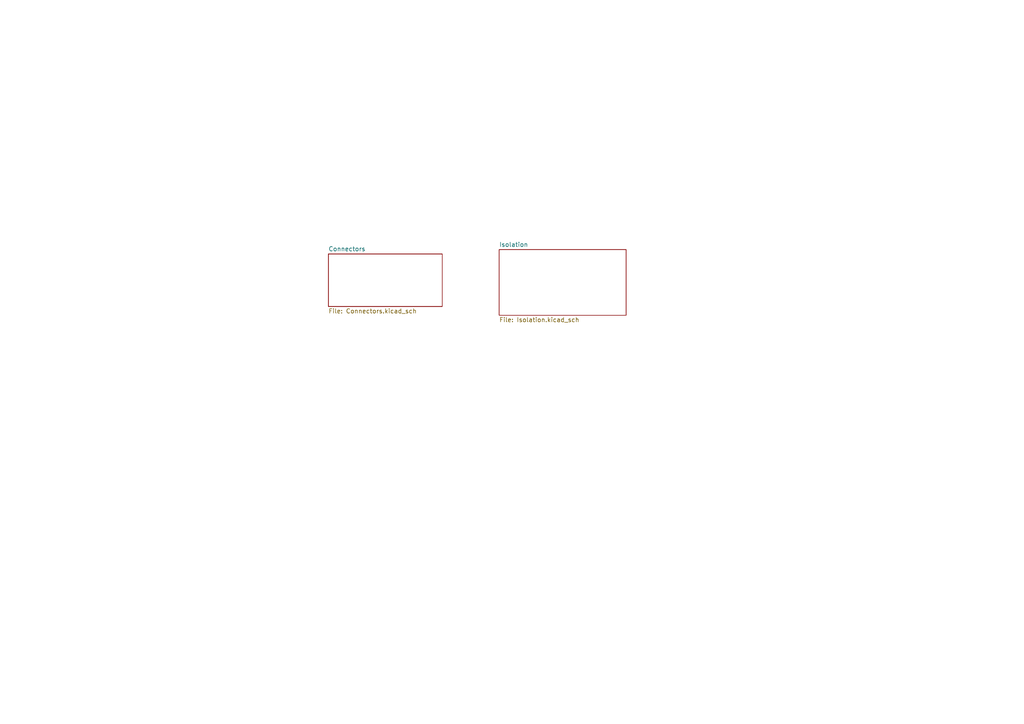
<source format=kicad_sch>
(kicad_sch
	(version 20231120)
	(generator "eeschema")
	(generator_version "8.0")
	(uuid "e63e39d7-6ac0-4ffd-8aa3-1841a4541b55")
	(paper "A4")
	(title_block
		(title "EFM8 USB Debug Adapter")
		(date "2024-03-22")
		(rev "B1")
		(company "fl0m0")
	)
	(lib_symbols)
	(sheet
		(at 95.25 73.66)
		(size 33.02 15.24)
		(fields_autoplaced yes)
		(stroke
			(width 0.1524)
			(type solid)
		)
		(fill
			(color 0 0 0 0.0000)
		)
		(uuid "87d96610-9989-45eb-a16a-3bcff8243bf1")
		(property "Sheetname" "Connectors"
			(at 95.25 72.9484 0)
			(effects
				(font
					(size 1.27 1.27)
				)
				(justify left bottom)
			)
		)
		(property "Sheetfile" "Connectors.kicad_sch"
			(at 95.25 89.4846 0)
			(effects
				(font
					(size 1.27 1.27)
				)
				(justify left top)
			)
		)
		(instances
			(project "EFM8_USB_Debug_Adapter"
				(path "/e63e39d7-6ac0-4ffd-8aa3-1841a4541b55"
					(page "3")
				)
			)
		)
	)
	(sheet
		(at 144.78 72.39)
		(size 36.83 19.05)
		(fields_autoplaced yes)
		(stroke
			(width 0.1524)
			(type solid)
		)
		(fill
			(color 0 0 0 0.0000)
		)
		(uuid "fa77c0fa-f1e0-46a1-b2df-70ecd9a28426")
		(property "Sheetname" "Isolation"
			(at 144.78 71.6784 0)
			(effects
				(font
					(size 1.27 1.27)
				)
				(justify left bottom)
			)
		)
		(property "Sheetfile" "Isolation.kicad_sch"
			(at 144.78 92.0246 0)
			(effects
				(font
					(size 1.27 1.27)
				)
				(justify left top)
			)
		)
		(instances
			(project "EFM8_USB_Debug_Adapter"
				(path "/e63e39d7-6ac0-4ffd-8aa3-1841a4541b55"
					(page "2")
				)
			)
		)
	)
	(sheet_instances
		(path "/"
			(page "1")
		)
	)
)

</source>
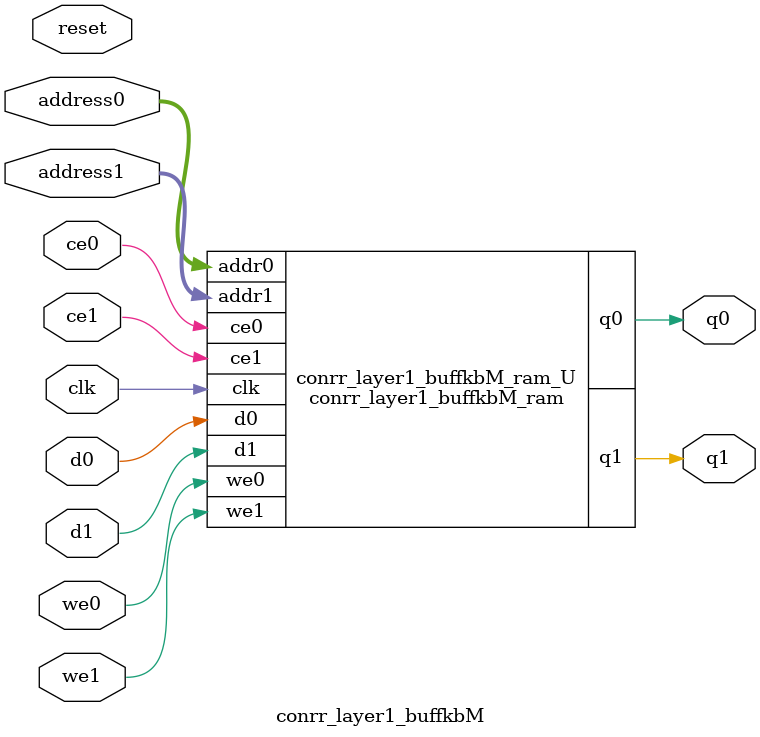
<source format=v>
`timescale 1 ns / 1 ps
module conrr_layer1_buffkbM_ram (addr0, ce0, d0, we0, q0, addr1, ce1, d1, we1, q1,  clk);

parameter DWIDTH = 1;
parameter AWIDTH = 9;
parameter MEM_SIZE = 340;

input[AWIDTH-1:0] addr0;
input ce0;
input[DWIDTH-1:0] d0;
input we0;
output reg[DWIDTH-1:0] q0;
input[AWIDTH-1:0] addr1;
input ce1;
input[DWIDTH-1:0] d1;
input we1;
output reg[DWIDTH-1:0] q1;
input clk;

(* ram_style = "block" *)reg [DWIDTH-1:0] ram[0:MEM_SIZE-1];




always @(posedge clk)  
begin 
    if (ce0) 
    begin
        if (we0) 
        begin 
            ram[addr0] <= d0; 
        end 
        q0 <= ram[addr0];
    end
end


always @(posedge clk)  
begin 
    if (ce1) 
    begin
        if (we1) 
        begin 
            ram[addr1] <= d1; 
        end 
        q1 <= ram[addr1];
    end
end


endmodule

`timescale 1 ns / 1 ps
module conrr_layer1_buffkbM(
    reset,
    clk,
    address0,
    ce0,
    we0,
    d0,
    q0,
    address1,
    ce1,
    we1,
    d1,
    q1);

parameter DataWidth = 32'd1;
parameter AddressRange = 32'd340;
parameter AddressWidth = 32'd9;
input reset;
input clk;
input[AddressWidth - 1:0] address0;
input ce0;
input we0;
input[DataWidth - 1:0] d0;
output[DataWidth - 1:0] q0;
input[AddressWidth - 1:0] address1;
input ce1;
input we1;
input[DataWidth - 1:0] d1;
output[DataWidth - 1:0] q1;



conrr_layer1_buffkbM_ram conrr_layer1_buffkbM_ram_U(
    .clk( clk ),
    .addr0( address0 ),
    .ce0( ce0 ),
    .we0( we0 ),
    .d0( d0 ),
    .q0( q0 ),
    .addr1( address1 ),
    .ce1( ce1 ),
    .we1( we1 ),
    .d1( d1 ),
    .q1( q1 ));

endmodule


</source>
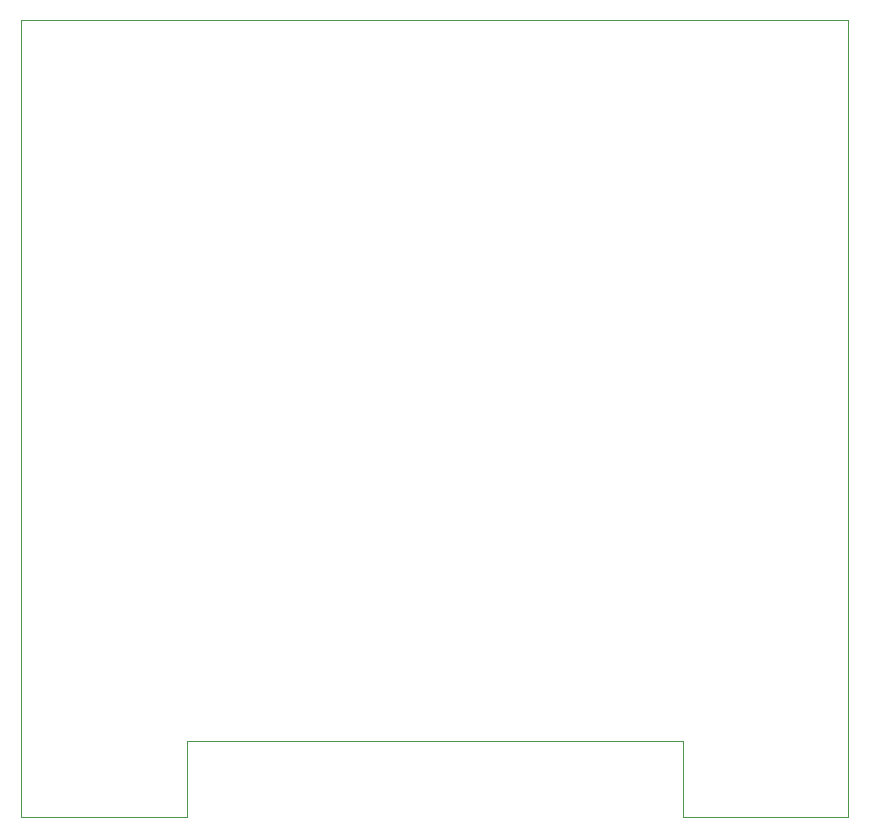
<source format=gbr>
G04 BEGIN FILE *
G04 EdaTools v1.0. *
G04 EdaTools CAM processor. Gerber generator. *
G04 Start timestamp: 13:25:42.422 *
G04 BEGIN HEADER *
%TF.FileFunction,Profile,NP*%
%TF.FilePolarity,Positive*%
%TF.Part,Single*%
%MOMM*%
%FSLAX35Y35*%
G04 END HEADER *
G04 BEGIN MACROS *
%AMM2*21,1,$1,$2,0,0,$3*%
%AMM1*21,1,$1,$2-$3-$3,0,0,$4*
21,1,$1-$3-$3,$2,0,0,$4*
$5=$1/2*
$6=$2/2*
$7=2x$3*
1,1,$7,$5-$3,$6-$3,$4*
1,1,$7,-$5+$3,$6-$3,$4*
1,1,$7,-$5+$3,-$6+$3,$4*
1,1,$7,$5-$3,-$6+$3,$4*%
G04 END MACROS *
G04 BEGIN APERTURES *
%ADD10C,0.1*%
G04 END APERTURES *
G04 BEGIN POLYGONS *
G04 END POLYGONS *
G04 BEGIN IMAGE *
D10*
G01*
X01400000D01*
Y00650000D01*
X05600000D01*
Y00000000D01*
X07000000D01*
Y06750000D01*
X00000000D01*
Y00000000D01*
G04 END IMAGE *
M02*
G04 End timestamp: 13:25:42.422 *
G04 END FILE *

</source>
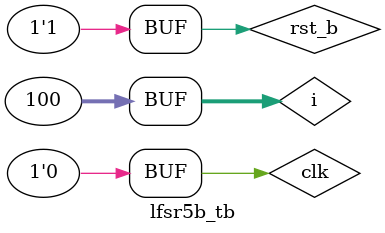
<source format=v>
module ffd(
  input d,
  input clk,
  input set,
  output reg q
);

always @(posedge clk or negedge set) begin
  if(!set)
    q <= 1;
  else
    q <= d;
end
endmodule

module lfsr5b(
  input clk,
  input rst_b,
  output [4:0]q
);

generate
  genvar i;
  for(i = 0; i < 5; i = i + 1) begin
    if(i == 2)
      ffd f1(
        .d(q[4] ^ q[i-1]),
        .clk(clk),
        .set(rst_b),
        .q(q[i])
      );
    else
      if(i == 0)
        ffd f2(
        .d(q[4]),
        .clk(clk),
        .set(rst_b),
        .q(q[i])
      );
      else
        ffd f3(
         .d(q[i-1]),
         .clk(clk),
         .set(rst_b),
         .q(q[i])
        );
  end
endgenerate

endmodule

module lfsr5b_tb;
  
  reg clk, rst_b;
  wire [4:0]q;
  
  lfsr5b CUT(
    .clk(clk),
    .rst_b(rst_b),
    .q(q)
  );
  
  initial begin
    clk = 0;
    rst_b = 0;
  end
  
  integer i;
  initial begin
    for(i = 0; i < 100; i = i + 1) begin
      #50; clk = ~clk;
    end
  end
  
  initial begin
    #25; rst_b = 1;
  end
  
endmodule
</source>
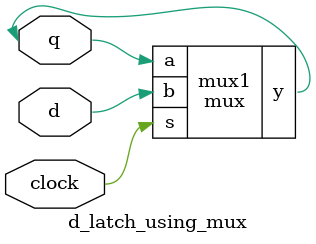
<source format=v>
`timescale 1ns / 1ps
module mux(a,b,s,y);
input a,b,s;
output reg  y;
always @(a or b or s)
begin
 y= (~s&a) | (s&b);
end
endmodule


module d_latch_using_mux(d,clock,q);
input d,clock;
inout q;

mux mux1(.a(q),.b(d),.s(clock),.y(q));

endmodule
</source>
____
Work to be completed =
Where the string "Sheetfile" occurs in a line of the material above, copy the whole line.

Answer for this exercise =
		(property "Sheetfile" "Connectors.kicad_sch"
		(property "Sheetfile" "Isolation.kicad_sch"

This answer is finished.